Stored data

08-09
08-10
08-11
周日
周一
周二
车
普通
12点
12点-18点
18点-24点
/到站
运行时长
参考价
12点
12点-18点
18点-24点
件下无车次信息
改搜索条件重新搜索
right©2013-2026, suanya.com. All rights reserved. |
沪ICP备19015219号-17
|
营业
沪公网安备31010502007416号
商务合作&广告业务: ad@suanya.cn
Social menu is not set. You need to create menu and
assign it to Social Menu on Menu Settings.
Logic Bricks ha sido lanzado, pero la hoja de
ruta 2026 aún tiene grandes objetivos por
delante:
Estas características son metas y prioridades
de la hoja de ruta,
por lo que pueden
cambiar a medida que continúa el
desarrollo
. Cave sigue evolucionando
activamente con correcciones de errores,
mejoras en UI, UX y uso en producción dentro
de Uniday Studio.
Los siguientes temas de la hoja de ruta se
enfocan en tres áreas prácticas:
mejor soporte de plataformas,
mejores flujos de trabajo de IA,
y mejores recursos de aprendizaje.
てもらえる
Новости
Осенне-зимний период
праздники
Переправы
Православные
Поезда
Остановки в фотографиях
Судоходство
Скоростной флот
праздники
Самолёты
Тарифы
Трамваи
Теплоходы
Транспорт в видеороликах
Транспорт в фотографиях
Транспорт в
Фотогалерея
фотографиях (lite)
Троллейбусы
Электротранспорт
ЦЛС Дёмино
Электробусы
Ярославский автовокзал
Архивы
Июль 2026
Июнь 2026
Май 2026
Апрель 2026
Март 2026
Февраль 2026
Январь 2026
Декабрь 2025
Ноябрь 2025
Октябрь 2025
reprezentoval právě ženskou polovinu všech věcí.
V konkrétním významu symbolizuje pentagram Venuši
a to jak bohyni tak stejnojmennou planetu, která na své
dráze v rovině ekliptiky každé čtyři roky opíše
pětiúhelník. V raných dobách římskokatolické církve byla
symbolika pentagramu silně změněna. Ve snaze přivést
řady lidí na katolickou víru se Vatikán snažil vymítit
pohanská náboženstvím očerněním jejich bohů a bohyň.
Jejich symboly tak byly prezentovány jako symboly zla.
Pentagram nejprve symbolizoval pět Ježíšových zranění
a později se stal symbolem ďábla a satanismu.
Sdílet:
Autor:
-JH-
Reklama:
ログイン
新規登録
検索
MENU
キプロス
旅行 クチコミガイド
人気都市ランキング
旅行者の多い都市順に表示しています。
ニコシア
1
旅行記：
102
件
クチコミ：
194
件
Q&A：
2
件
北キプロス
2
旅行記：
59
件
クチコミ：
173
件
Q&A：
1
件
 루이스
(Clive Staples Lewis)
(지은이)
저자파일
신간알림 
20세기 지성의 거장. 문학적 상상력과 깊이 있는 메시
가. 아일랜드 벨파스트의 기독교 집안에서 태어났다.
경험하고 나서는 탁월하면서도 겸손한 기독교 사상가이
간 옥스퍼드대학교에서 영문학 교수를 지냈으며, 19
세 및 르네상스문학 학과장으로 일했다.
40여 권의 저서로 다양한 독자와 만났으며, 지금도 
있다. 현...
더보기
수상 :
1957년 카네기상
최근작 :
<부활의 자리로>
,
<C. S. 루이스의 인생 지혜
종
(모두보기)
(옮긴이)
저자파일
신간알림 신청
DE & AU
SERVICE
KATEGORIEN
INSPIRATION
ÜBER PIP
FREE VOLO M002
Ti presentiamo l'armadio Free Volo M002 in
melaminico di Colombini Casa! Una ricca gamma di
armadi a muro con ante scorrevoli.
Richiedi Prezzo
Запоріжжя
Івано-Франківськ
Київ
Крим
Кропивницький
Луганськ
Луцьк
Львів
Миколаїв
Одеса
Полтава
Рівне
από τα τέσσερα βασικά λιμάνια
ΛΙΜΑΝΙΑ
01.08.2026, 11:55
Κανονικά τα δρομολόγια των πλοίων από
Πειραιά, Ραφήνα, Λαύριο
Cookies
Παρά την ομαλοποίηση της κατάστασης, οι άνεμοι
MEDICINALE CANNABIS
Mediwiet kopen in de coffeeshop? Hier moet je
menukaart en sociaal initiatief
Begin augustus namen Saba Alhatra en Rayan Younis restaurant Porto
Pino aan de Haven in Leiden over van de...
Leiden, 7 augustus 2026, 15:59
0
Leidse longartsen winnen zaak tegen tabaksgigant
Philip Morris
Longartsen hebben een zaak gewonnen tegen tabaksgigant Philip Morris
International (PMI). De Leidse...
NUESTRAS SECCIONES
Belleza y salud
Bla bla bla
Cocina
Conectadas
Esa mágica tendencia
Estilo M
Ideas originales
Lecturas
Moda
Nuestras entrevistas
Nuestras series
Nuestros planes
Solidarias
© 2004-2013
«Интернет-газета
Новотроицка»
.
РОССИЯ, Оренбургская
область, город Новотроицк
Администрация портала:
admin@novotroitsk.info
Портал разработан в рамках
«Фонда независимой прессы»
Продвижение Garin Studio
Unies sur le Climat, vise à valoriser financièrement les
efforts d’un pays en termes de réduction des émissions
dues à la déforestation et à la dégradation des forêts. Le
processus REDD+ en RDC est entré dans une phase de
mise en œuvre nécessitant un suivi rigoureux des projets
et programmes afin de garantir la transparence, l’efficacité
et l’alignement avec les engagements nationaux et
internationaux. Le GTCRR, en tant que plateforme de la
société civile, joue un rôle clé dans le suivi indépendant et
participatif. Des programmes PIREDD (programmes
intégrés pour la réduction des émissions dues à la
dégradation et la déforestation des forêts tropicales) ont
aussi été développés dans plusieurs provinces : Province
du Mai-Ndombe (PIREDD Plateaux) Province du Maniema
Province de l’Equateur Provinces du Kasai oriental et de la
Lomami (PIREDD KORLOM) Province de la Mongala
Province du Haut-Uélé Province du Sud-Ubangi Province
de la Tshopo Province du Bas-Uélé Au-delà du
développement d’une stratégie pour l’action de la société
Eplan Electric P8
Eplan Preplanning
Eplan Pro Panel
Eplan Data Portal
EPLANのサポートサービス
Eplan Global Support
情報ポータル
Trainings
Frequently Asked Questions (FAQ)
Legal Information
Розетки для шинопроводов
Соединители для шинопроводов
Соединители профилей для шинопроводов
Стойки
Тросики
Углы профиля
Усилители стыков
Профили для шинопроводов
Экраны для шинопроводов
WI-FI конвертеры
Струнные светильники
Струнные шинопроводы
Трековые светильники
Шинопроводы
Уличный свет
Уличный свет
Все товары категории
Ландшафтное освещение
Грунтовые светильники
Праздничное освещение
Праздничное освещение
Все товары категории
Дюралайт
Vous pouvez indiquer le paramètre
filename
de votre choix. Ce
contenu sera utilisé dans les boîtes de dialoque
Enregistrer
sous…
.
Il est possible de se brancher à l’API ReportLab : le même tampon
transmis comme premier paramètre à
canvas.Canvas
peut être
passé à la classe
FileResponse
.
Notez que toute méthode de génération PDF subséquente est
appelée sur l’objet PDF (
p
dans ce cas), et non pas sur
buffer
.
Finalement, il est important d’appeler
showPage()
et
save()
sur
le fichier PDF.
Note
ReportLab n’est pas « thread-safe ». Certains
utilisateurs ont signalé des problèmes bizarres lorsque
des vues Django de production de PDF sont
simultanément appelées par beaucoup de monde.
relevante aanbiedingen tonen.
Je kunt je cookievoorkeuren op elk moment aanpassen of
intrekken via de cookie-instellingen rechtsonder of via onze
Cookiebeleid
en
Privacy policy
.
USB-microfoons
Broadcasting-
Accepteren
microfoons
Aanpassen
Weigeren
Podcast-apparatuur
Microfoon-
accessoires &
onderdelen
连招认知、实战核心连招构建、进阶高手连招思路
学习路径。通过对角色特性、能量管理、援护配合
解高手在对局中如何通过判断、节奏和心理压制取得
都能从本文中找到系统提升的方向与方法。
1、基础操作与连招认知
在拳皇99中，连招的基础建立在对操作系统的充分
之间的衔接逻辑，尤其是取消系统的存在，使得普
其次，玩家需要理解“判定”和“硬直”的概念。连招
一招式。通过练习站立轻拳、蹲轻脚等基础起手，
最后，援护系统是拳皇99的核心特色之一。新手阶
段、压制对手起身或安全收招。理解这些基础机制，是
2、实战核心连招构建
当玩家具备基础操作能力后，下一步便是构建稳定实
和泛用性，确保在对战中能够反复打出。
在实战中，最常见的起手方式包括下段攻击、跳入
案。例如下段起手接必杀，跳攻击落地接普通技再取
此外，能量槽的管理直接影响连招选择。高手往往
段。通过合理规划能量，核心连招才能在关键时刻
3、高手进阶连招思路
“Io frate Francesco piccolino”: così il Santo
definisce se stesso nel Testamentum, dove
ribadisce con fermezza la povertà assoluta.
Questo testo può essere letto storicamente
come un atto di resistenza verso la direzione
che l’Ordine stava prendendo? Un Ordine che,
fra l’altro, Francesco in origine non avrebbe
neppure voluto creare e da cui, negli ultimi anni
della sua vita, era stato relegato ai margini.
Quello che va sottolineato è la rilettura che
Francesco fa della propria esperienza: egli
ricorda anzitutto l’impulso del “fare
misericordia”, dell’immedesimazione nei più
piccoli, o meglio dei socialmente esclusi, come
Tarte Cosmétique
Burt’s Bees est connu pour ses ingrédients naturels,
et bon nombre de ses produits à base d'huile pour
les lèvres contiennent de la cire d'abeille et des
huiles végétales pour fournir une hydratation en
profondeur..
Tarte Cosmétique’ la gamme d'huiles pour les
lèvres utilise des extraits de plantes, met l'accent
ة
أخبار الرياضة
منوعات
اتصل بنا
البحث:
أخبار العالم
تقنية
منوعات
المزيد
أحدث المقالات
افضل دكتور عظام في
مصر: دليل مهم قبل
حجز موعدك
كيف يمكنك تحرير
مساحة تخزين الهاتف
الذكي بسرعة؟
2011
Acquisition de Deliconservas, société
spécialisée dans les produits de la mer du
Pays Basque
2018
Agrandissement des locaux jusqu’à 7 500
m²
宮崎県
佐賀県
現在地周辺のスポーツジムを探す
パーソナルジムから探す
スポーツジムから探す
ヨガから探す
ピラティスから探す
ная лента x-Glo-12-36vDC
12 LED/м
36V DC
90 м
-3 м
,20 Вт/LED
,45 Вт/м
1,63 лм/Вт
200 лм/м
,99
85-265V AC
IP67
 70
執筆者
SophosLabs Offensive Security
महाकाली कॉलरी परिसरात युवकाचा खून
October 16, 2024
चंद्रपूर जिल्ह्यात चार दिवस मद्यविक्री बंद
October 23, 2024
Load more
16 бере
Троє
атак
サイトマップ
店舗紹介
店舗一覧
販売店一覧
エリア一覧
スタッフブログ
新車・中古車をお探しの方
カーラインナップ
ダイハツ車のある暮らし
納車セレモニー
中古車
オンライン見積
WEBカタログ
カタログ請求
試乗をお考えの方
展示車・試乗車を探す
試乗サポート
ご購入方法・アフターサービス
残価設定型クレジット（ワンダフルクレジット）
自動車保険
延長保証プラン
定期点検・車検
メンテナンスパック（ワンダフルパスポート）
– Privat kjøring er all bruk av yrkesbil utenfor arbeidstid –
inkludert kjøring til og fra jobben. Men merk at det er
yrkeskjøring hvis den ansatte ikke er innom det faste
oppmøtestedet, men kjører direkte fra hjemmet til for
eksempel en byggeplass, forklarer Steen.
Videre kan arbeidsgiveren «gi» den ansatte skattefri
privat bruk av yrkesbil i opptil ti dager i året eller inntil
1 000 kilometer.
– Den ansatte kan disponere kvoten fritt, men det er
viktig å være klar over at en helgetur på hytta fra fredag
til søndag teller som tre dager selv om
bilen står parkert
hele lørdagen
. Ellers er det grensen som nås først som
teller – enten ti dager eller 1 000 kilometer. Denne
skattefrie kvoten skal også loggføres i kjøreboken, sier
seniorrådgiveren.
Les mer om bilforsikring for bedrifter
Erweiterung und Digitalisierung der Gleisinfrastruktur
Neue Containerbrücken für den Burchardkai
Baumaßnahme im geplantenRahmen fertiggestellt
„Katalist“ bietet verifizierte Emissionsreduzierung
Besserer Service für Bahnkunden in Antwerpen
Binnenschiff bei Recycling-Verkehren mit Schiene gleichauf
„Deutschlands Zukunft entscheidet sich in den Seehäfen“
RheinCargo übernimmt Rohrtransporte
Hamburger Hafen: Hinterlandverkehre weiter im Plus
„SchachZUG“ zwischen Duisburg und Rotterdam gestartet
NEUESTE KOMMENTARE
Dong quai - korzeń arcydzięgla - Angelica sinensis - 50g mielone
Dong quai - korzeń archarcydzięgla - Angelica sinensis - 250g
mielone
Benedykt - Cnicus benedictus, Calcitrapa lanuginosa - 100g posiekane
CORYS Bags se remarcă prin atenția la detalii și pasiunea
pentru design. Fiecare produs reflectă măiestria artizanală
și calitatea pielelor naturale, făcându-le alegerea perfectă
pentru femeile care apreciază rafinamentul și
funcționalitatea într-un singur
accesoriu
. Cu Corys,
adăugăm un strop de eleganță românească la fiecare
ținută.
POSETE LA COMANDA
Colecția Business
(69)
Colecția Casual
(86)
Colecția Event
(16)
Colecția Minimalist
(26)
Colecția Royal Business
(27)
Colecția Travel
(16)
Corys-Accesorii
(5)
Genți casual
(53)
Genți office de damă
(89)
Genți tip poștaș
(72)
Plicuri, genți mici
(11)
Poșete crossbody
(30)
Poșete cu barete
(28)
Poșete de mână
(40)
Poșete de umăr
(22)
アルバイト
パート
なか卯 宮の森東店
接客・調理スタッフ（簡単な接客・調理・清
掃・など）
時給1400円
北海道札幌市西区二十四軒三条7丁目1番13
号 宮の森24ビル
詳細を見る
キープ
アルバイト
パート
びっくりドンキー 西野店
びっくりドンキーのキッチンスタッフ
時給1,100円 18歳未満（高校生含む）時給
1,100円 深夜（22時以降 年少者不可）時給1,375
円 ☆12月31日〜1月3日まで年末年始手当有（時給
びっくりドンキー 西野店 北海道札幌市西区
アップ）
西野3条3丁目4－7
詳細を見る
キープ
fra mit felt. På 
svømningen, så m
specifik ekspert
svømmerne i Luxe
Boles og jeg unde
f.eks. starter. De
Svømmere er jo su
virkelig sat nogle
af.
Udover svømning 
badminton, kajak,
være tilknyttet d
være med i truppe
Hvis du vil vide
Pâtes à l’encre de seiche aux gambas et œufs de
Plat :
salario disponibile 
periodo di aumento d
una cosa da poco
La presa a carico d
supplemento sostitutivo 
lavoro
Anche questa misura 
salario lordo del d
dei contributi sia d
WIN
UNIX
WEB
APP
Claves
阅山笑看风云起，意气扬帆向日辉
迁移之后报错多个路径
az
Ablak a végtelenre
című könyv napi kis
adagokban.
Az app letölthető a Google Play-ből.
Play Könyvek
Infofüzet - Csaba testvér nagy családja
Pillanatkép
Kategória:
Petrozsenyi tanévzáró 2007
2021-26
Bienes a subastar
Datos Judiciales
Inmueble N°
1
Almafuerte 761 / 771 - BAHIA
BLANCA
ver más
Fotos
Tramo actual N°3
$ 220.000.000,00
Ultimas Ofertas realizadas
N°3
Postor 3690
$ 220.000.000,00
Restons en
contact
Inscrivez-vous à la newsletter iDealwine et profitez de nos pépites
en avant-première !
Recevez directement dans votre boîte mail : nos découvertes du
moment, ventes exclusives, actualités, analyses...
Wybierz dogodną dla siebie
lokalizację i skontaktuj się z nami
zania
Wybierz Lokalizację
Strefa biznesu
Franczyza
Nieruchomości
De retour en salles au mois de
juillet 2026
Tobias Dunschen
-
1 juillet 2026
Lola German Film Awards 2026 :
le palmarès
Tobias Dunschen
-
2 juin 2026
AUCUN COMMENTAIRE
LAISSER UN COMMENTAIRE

- **EXERCISE REQUIREMENTS**: Start at the top of the rows and stop after the line that contains "Logic Bricks ha sido lanzado, pero la hoja de". Repeat those lines, substituting "Logic Blocks" for "Logic Bricks" and leaving everything else unchanged.

- **OUTPUT OF THE EXERCISE**:
08-09
08-10
08-11
周日
周一
周二
车
普通
12点
12点-18点
18点-24点
/到站
运行时长
参考价
12点
12点-18点
18点-24点
件下无车次信息
改搜索条件重新搜索
right©2013-2026, suanya.com. All rights reserved. |
沪ICP备19015219号-17
|
营业
沪公网安备31010502007416号
商务合作&广告业务: ad@suanya.cn
Social menu is not set. You need to create menu and
assign it to Social Menu on Menu Settings.
Logic Blocks ha sido lanzado, pero la hoja de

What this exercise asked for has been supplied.